Fire protection projects to continue

The Cranston, the Mendocino-complex, and the many other small and large fires throughout the state did not stop the Mountain Area Safety Taskforce from meeting last week.

Most of the local fire managers were able to attend the Sept. 12 session, at which much of the discussion was about future activities and not the past.

There was one big exception to this observation. In his first comment, Cal Fire Division Chief Bill Weiser praised all the agencies that participate and work within the MAST framework.

“During the Cranston Fire, all the MAST pre-plans actually worked. The folks in this room made it work,” he began. “We’ve worried about that fire [starting at Strawberry Creek and burning up the Hill], and we had it.

“This fire proved the work we’ve been doing and where it was done was really worth it. The West Ridge, South Ridge, and all the fuel reductions around the town proved this group did help the community,” he said with pride and sincerity.

U.S. Forest Service Division Chief Freddie Espinoza agreed with Weiser: “It was very successful; everybody worked together very well.”

“It touched 14 of 25 projects, fuelbreaks or fuel reduction, that I have worked on in the past 25 years,” noted Forest Service Battalion Chief Chris Fogle. “What a difference these fuel reductions have done, limiting the potential fire spread and threat to town.”

And Idyllwild Fire Chief Patrick Reitz added, “Thanks to everybody in this room. Most of the work started before I came was critical … Everybody in this room played an important part in the Cranston Fire and allowed us to have a home to come back to.”

Mountain Communities Fire Safe Council President Norm Walker, and former San Jacinto District fire chief, briefly discussed his experience last month at the Holy Fire in western Riverside and Orange counties.

“Several, not major, issues we take for granted here because of MAST, consumed time during that fire,” he said. “The coordination between law enforcement and fire is not as good as it is here because MAST meets here [on the Hill].”

Much of the rest of the meeting involved announcements about future projects or plans that would likely start this fall or winter.

MCFSC and Riverside County have been awarded grants to remove dead and dying trees from private property on the Hill, MCFSC Executive Director Edwina Scott shared.

Riverside County Fire Forester Division Chief Gregg Bratcher expects the efforts to deal with the goldspotted oak borer will regain momentum this fall. He encourages residents to call the GSOB hotline at 951-659-8328 to report any questionable oaks on the Hill. This would include oaks holding onto dead leaves rather than seeing the leaves fall to the ground.

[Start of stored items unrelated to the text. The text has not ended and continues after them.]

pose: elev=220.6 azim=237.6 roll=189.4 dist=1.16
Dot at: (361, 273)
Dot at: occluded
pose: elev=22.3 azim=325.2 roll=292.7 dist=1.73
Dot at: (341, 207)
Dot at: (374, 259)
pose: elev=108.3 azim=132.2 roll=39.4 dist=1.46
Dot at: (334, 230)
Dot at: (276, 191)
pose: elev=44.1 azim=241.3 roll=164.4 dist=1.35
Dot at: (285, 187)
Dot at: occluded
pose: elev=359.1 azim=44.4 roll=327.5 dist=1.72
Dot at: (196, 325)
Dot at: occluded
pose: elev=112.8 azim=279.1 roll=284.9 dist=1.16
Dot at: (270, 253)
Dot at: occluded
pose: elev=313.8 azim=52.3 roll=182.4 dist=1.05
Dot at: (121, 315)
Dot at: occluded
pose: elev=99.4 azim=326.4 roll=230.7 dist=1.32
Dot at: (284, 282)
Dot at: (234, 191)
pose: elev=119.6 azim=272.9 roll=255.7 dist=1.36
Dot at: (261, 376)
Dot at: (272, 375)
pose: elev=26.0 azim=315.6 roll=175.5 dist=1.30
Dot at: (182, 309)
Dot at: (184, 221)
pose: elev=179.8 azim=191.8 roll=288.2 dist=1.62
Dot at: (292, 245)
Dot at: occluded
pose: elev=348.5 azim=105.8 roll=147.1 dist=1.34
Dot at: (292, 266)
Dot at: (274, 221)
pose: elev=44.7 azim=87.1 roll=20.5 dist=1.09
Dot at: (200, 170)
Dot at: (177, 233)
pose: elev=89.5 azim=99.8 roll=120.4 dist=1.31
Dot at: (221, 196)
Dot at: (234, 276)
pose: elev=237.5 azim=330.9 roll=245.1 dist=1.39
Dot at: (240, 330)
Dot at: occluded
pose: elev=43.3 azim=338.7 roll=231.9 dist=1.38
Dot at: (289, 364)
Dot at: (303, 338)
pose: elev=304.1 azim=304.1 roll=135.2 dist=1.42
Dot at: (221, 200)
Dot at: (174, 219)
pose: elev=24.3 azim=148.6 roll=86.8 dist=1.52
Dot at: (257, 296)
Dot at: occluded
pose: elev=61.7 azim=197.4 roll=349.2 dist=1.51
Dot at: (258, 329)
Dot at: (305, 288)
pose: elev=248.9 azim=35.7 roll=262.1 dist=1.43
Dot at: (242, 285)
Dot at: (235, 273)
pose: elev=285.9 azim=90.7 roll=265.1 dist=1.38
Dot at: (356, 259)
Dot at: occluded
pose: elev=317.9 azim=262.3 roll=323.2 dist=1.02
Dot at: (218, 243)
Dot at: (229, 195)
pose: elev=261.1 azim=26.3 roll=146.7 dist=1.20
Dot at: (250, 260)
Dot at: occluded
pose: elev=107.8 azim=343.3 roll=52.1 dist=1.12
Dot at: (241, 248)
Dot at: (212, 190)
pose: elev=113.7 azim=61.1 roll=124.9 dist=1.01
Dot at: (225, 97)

When questioned as to whether Southern California Edison would fell the dead oaks threatening its power lines, the fire managers agreed SCE would. However, they encouraged residents to still contact the hotline for several reasons.

SCE might not handle the wood infested with GSOBs appropriately after the tree is down, and Cal Fire needs to continue to collect data on where the dead or dying trees are located in order to determine the path of the infestation.

Bratcher is developing a handout with the best management practices for handling the oak wood after a tree is felled.

Weiser stressed the need for residents and visitors to heed any warning of potential heavy rains and the possibility of flooding and fire debris blocking Highway 74, especially west to Hemet.

The Red Hill Vegetation Management Plan has been delayed, he stated. But Riverside County Fire Department will start developing plans for a fuelbreak in the Point of Rocks area and tie it into other fuelbreaks to the south of Pine Cove.

The Forest Service will spend time this fall re-evaluating its fire plan as a consequence of the Cranston Fire, Espinoza said. “Parts of the West Ridge Fuelbreak may no longer be need.” He expects other projects can resume in the winter after the staff re-assesses them.

However, he does plan to do more prescribed burning in the Thomas Mountain area. “Last year what we accomplished looks really good,” he added.

Planning for a new project, Administrative Defense Zones, has started. This will encompass areas around the stations, roads, recreation facilities and campgrounds.

Reitz did mention the IFPD Community Celebration to be Saturday, Sept. 29, and two weeks later, Oct. 13 will be the Fire Prevention Week Open House. Both events will be at the Idyllwild Fire Station.